Because MS does not include every known risk factor, it demonstrates different and independent results from other traditional risk factors (i.e., LDL cholesterol, age, smoking habit, family history). However, it is not clear the level of global (total) risk the syndrome leads to. It would be valuable to determine the predictive power of combined risk factors from those in the CVD list. Thus, comparison of MS with models holding different risk factors[16],[25] or new combinations could ultimately create the ideal predicting model for CVD.

There are no randomized clinical trials on MS treatment. Management of all MS components, along with DM, hypertension, and CVD, constitutes the main objective. Primarily, lifestyles should be altered. Through weight loss, a decline in all-cause and CVD mortality has been observed by improvement of each MS parameter. The Diabetes Prevention Program demonstrated that effective changes in lifestyle could reduce in 50% the development of DM in the pre-diabetic population (from 11% to 4.8%).[26]

Although there is no drug class among antihypertensives specifically targeting the MS, the angiotensin-converting enzyme (ACE) inhibitors, angiotensin-receptor blockers, and alpha-blockers are advantageous over diuretics and beta-blockers. Calcium-channel blockers are neutrally effective in terms of metabolic effect. Moxonidine and rilmenidine are suggested to be of benefit by acting on imidazoline receptors and decreasing sympathetic nervous system activation. Through a reduction of LDL cholesterol and CRP levels, statins may be a useful entity in inflammation suppression. In large-scale, randomized, controlled trials, statins have been shown to reduce mortality and morbidity in patients with DM or with impaired fasting glucose levels. Fibrate treatment may be considered to reduce TG and to increase HDL cholesterol levels.[27] The combination of statin-fenofibrate is a recommended approach whenever circumstances apply. Metformin and thiazolidinediones act to decrease insulin resistance. Currently, studies on dual peroxisome proliferator-activated receptor agonists (PPAR) are being performed. These agents, acting on both PPARγ and PPARα, are believed to affect insulin resistance, glucose intolerance, high TG, and reduced HDL cholesterol levels. Low-dose aspirin administration is recommended in primary and secondary protection to preclude thrombosis.
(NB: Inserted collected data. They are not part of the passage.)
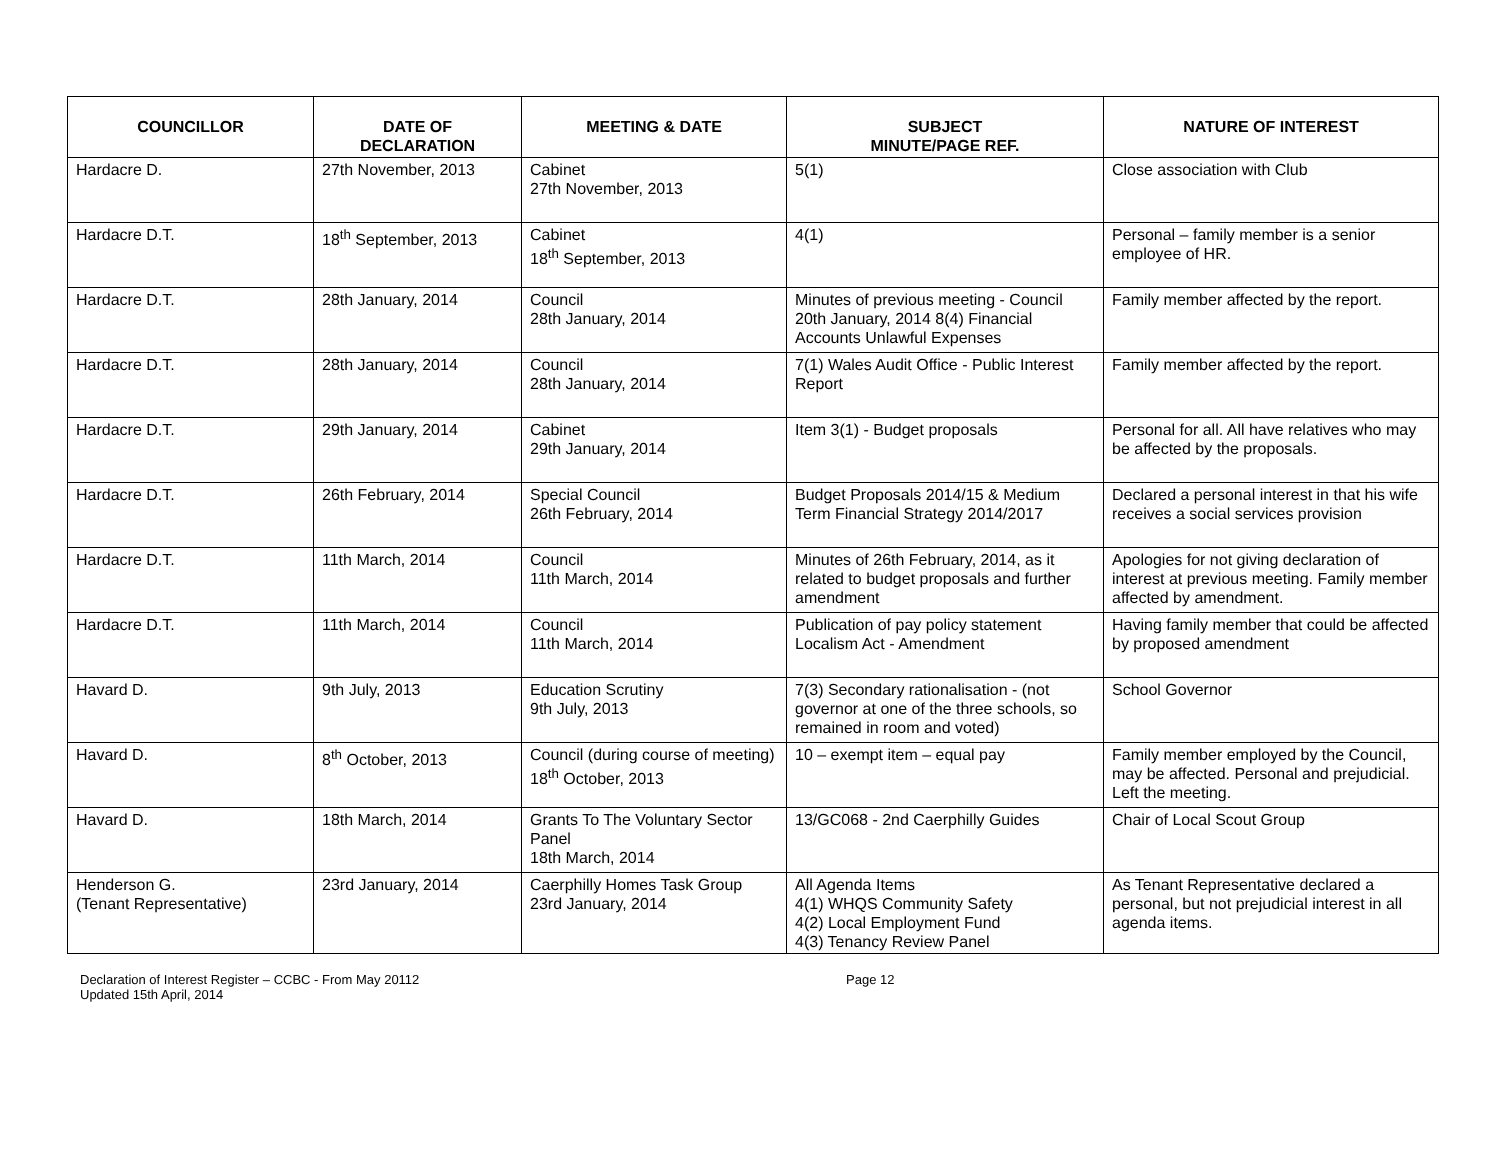| COUNCILLOR | DATE OF DECLARATION | MEETING & DATE | SUBJECT MINUTE/PAGE REF. | NATURE OF INTEREST |
| --- | --- | --- | --- | --- |
| Hardacre D. | 27th November, 2013 | Cabinet 27th November, 2013 | 5(1) | Close association with Club |
| Hardacre D.T. | 18<sup>th</sup> September, 2013 | Cabinet 18<sup>th</sup> September, 2013 | 4(1) | Personal – family member is a senior employee of HR. |
| Hardacre D.T. | 28th January, 2014 | Council 28th January, 2014 | Minutes of previous meeting - Council 20th January, 2014 8(4) Financial Accounts Unlawful Expenses | Family member affected by the report. |
| Hardacre D.T. | 28th January, 2014 | Council 28th January, 2014 | 7(1) Wales Audit Office - Public Interest Report | Family member affected by the report. |
| Hardacre D.T. | 29th January, 2014 | Cabinet 29th January, 2014 | Item 3(1) - Budget proposals | Personal for all. All have relatives who may be affected by the proposals. |
| Hardacre D.T. | 26th February, 2014 | Special Council 26th February, 2014 | Budget Proposals 2014/15 & Medium Term Financial Strategy 2014/2017 | Declared a personal interest in that his wife receives a social services provision |
| Hardacre D.T. | 11th March, 2014 | Council 11th March, 2014 | Minutes of 26th February, 2014, as it related to budget proposals and further amendment | Apologies for not giving declaration of interest at previous meeting. Family member affected by amendment. |
| Hardacre D.T. | 11th March, 2014 | Council 11th March, 2014 | Publication of pay policy statement Localism Act - Amendment | Having family member that could be affected by proposed amendment |
| Havard D. | 9th July, 2013 | Education Scrutiny 9th July, 2013 | 7(3) Secondary rationalisation - (not governor at one of the three schools, so remained in room and voted) | School Governor |
| Havard D. | 8<sup>th</sup> October, 2013 | Council (during course of meeting) 18<sup>th</sup> October, 2013 | 10 – exempt item – equal pay | Family member employed by the Council, may be affected. Personal and prejudicial. Left the meeting. |
| Havard D. | 18th March, 2014 | Grants To The Voluntary Sector Panel 18th March, 2014 | 13/GC068 - 2nd Caerphilly Guides | Chair of Local Scout Group |
| Henderson G. (Tenant Representative) | 23rd January, 2014 | Caerphilly Homes Task Group 23rd January, 2014 | All Agenda Items 4(1) WHQS Community Safety 4(2) Local Employment Fund 4(3) Tenancy Review Panel | As Tenant Representative declared a personal, but not prejudicial interest in all agenda items. |
Declaration of Interest Register – CCBC - From May 20112
Updated 15th April, 2014
Page 12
In conclusion, because a high proportion of MS was observed among CRP patients, who are also prone to an associated CVD risk, it is suggested that an evaluation regarding MS and CVD risk must be performed both at the time of diagnosis and thereafter.

DECLARATION OF INTEREST

The authors report no conflicts of interest. The authors alone are responsible for the content and writing of the paper.